## WHAT TO WORK ON
A faithful, complete copy of the entries below is required, with images removed.
[RECORDS FOR THIS EXERCISE Boundary: Start]
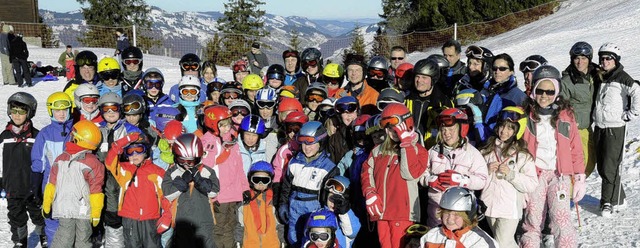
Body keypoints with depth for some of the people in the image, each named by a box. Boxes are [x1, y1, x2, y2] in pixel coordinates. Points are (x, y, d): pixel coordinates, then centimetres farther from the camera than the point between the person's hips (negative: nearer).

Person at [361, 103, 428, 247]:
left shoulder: (417, 150, -1)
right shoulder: (379, 150, 14)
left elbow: (411, 174, -16)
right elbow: (367, 172, 11)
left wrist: (406, 144, -13)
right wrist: (369, 193, -6)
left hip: (402, 212, -5)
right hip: (381, 211, 5)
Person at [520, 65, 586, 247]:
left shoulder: (565, 115, 3)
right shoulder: (526, 115, 2)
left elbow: (575, 148, 5)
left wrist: (579, 177, 3)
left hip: (560, 173, 0)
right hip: (534, 173, 0)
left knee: (561, 219, -11)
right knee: (533, 220, 4)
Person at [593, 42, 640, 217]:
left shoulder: (622, 78, -11)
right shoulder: (600, 77, 11)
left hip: (615, 129, -7)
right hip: (599, 127, 7)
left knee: (610, 168, -6)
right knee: (602, 167, 10)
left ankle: (608, 202, 7)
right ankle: (618, 199, 24)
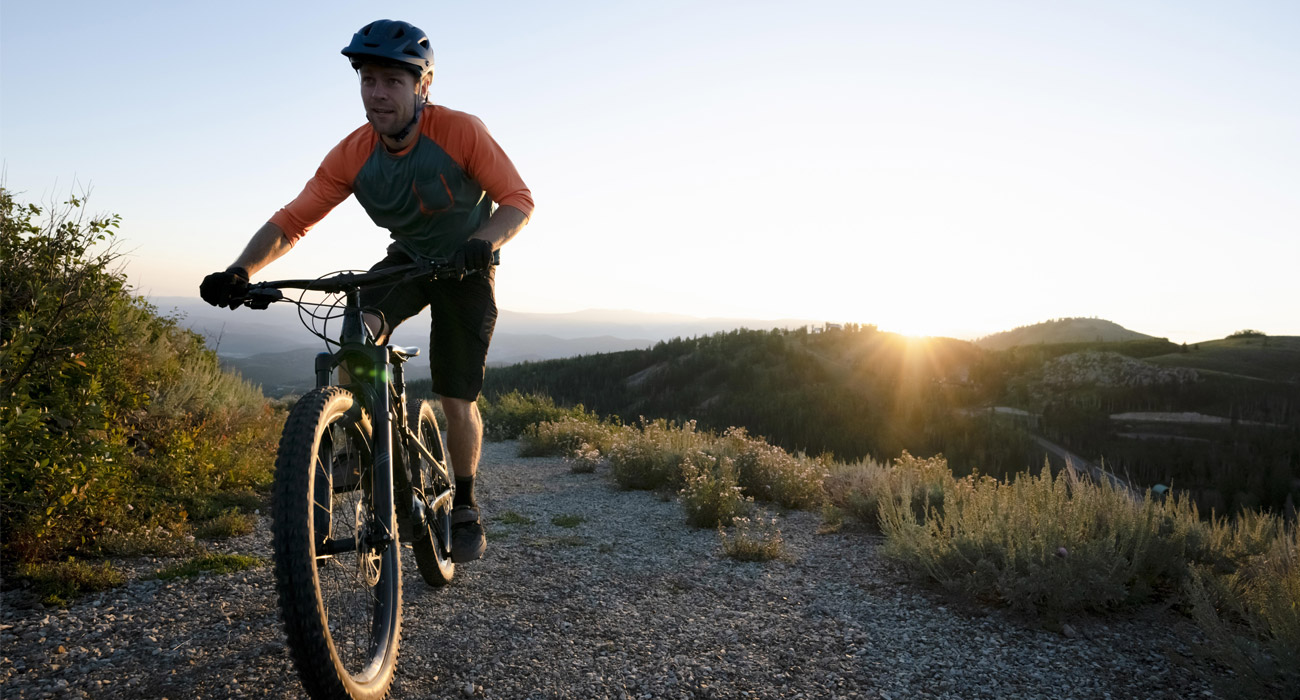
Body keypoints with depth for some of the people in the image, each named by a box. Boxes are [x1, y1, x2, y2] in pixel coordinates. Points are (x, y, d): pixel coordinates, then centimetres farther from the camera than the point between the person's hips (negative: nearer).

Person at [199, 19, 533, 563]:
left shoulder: (460, 131, -26)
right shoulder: (353, 155, -17)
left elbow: (518, 200, -25)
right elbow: (291, 220, -18)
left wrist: (484, 241, -45)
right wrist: (240, 270, -35)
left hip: (466, 268, -2)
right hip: (407, 260, 3)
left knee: (457, 400, -5)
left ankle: (464, 508, 17)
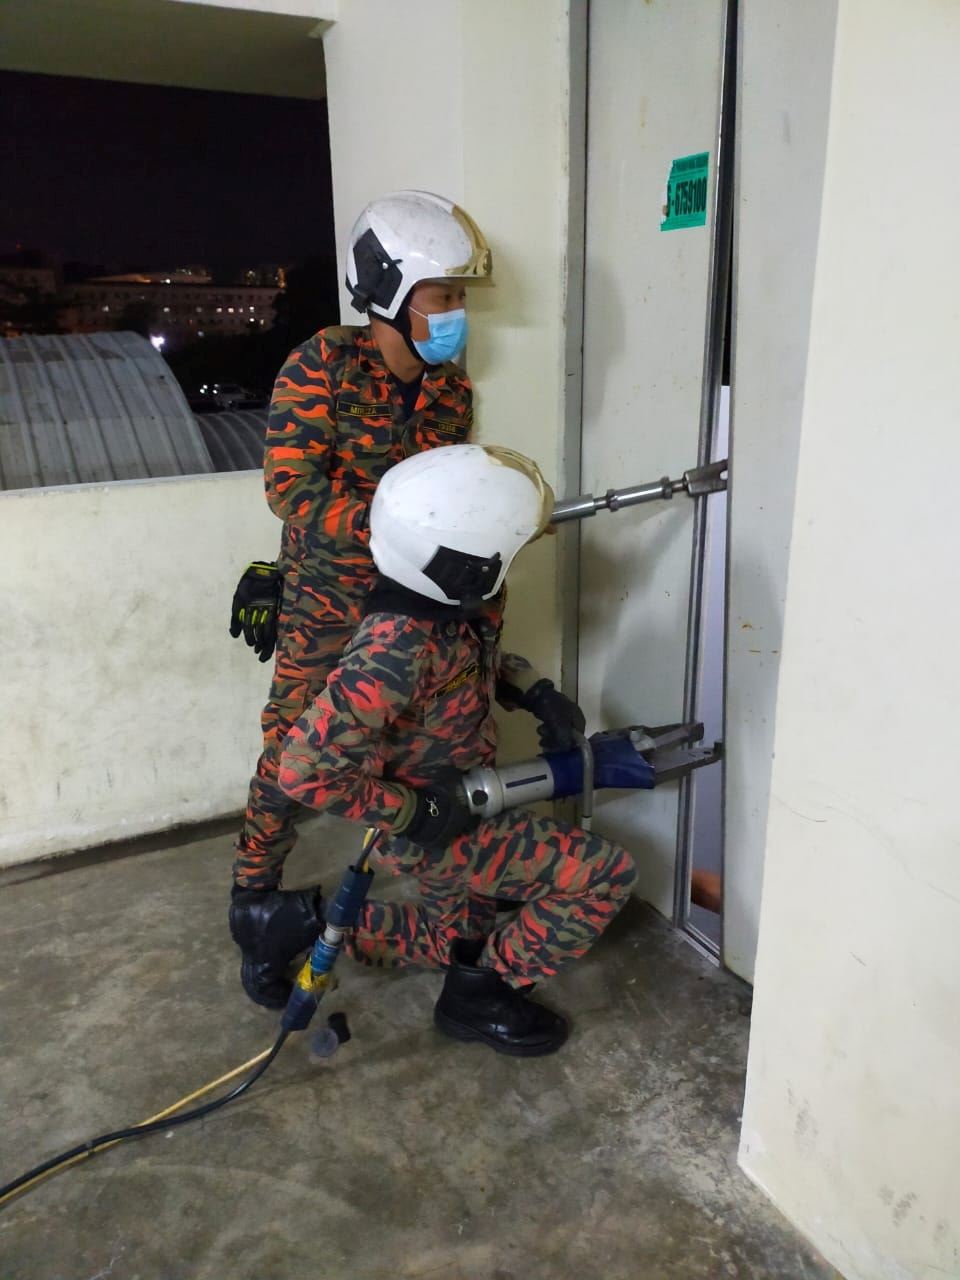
[RECORDS FOR THIS EXERCISE Boundary: End]
## REPLY
Body keypoints with depth for some of the people in the image, each named by a box. Boxes are [x1, y1, x2, y2] in pixel coordinates. Points are (x, y, d): pixel coordinates, then centimetres farther from the camera than the point between the person's hips (negative: nearer).

Person at [361, 103, 428, 247]:
left shoulder: (417, 150, -1)
right shoulder: (379, 150, 14)
left elbow: (411, 174, -16)
right elbow: (367, 172, 11)
left wrist: (406, 144, -13)
right wrist: (369, 193, -6)
left hip: (402, 212, -5)
right hip: (381, 211, 5)
Person at [520, 65, 586, 247]:
left shoulder: (565, 115, 3)
right shoulder: (526, 115, 2)
left elbow: (575, 148, 5)
left wrist: (579, 177, 3)
left hip: (560, 173, 0)
right hip: (534, 173, 0)
left knee: (561, 219, -11)
right knee: (533, 220, 4)
Person at [593, 42, 640, 217]:
left shoulder: (622, 78, -11)
right shoulder: (600, 77, 11)
left hip: (615, 129, -7)
right hip: (599, 127, 7)
left knee: (610, 168, -6)
right knee: (602, 167, 10)
left ankle: (608, 202, 7)
right ankle: (618, 199, 24)
Body keypoints with depth for some of the people in the image, each named by a box. Boxes are [x1, y1, x2, y2] in pixel coordinates. Points are (x, y, d): pixel coordinates, then centimetres farther from the camera than the point between the person's hips (negative: nearer).

Person at [199, 19, 533, 563]:
left shoulder: (460, 131, -26)
right shoulder: (353, 155, -17)
left elbow: (518, 200, -25)
right elbow: (291, 220, -18)
left wrist: (484, 241, -45)
right wrist: (240, 270, -35)
left hip: (466, 268, -2)
right hip: (407, 260, 3)
left knee: (457, 400, -5)
left ankle: (464, 508, 17)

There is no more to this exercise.